Jak się szykować do cyberobrony?

Obrazek użytkownika Mind Service
Artykuł

Zanim Rosjanie weszli zbrojnie na Krym, dokonali cyberaneksji tego regionu. - Wojna w sieci już się dzieje - mówi dr inż. Jarosław Tworóg*.

Krzysztof Majdan: Michael Rogers, szef NSA, powiedział w Kongresie: Chiny i może jeszcze ze dwa państwa są w stanie cyberatakiem położyć sieć elektroenergetyczną w USA. 

Jarosław Tworóg: Pyta pan, czy to zagrożenie rzeczywiste? Nie. Potencjalne? Tak. I to nieuchronnie. Gdy ludzie odkryli, że mogą stworzyć bombę atomową, było kwestią czasu, kiedy to w końcu zrobią.

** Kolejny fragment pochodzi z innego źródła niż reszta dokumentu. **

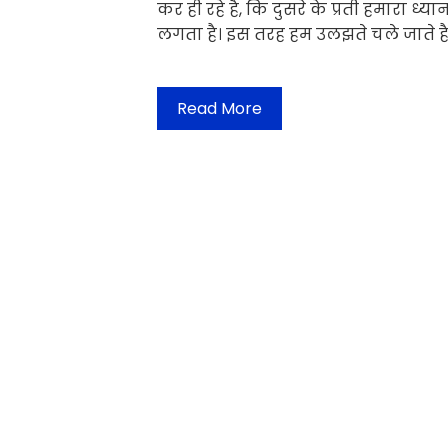
कर ही रहे है, कि दुसरे के प्रती हमारा ध
लगता है। इस तरह हम उलझते चले जाते 
Read More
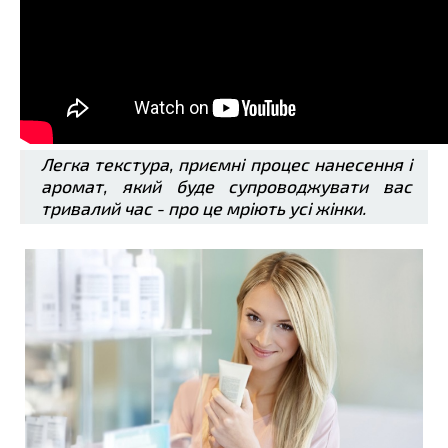
Легка текстура, приємні процес нанесення і
аромат, який буде супроводжувати вас
тривалий час - про це мріють усі жінки.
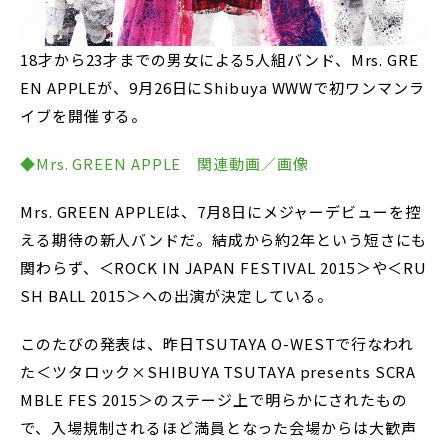
18才から23才までの男女による5人組バンド、Mrs. GRE
EN APPLEが、9月26日にShibuya WWWで初ワンマンラ
イブを開催する。
◆Mrs. GREEN APPLE 関連動画／画像
Mrs. GREEN APPLEは、7月8日にメジャーデビューを控
える期待の新人バンドだ。結成から約2年という短さにも
関わらず、＜ROCK IN JAPAN FESTIVAL 2015＞や＜RU
SH BALL 2015＞への出演が決定している。
このたびの発表は、昨日TSUTAYA O-WESTで行なわれ
た＜ツタロック×SHIBUYA TSUTAYA presents SCRA
MBLE FES 2015＞のステージ上で明らかにされたもの
で、入場規制されるほど満員となった会場からは大歓声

Coraz większe znaczenie mają urządzenia i systemy przetwarzania danych, których produktem jest informacja. Dawniej były inteligentne dzięki mechanice i ludziom. Zmiana cywilizacyjna polega na tym, że elektronika zastępuje mechanikę, a komputery - ludzi. Narzędziem ataku i obrony staje się informacja. Powstaje cybercywilizacja, więc organizację państwa trzeba przystosować do ochrony przed cyberatakiem.

Kiedyś koszt ataku na ogół był wyższy niż koszt obrony. Dziś atak wirtualny jest śmiesznie tani w porównaniu z fizycznym. Ponadto wirtualną broń można łatwo przenosić z miejsca na miejsce.

Cyberwojna się opłaca? 

- Tak. Dlaczego od ponad pół wieku nie było wielkiej, ogólnoświatowej wojny? Bo na szczęście jest zabójcza również dla napastnika, więc się nie opłaca. W wojnie chodzi nie tylko o zabijanie, lecz także o przejmowanie lub pozbawianie zasobów przeciwnika - ludzi, ziemi, bogactw. Dlatego ludzie szukają nowych metod prowadzenia wojny. Uderzenie w World Trade Center to najbardziej spektakularny przykład ataku i dlatego przejdzie do historii ludzkości. Bardzo niskim nakładem finansowym spowodowano straty liczone w miliardach dolarów.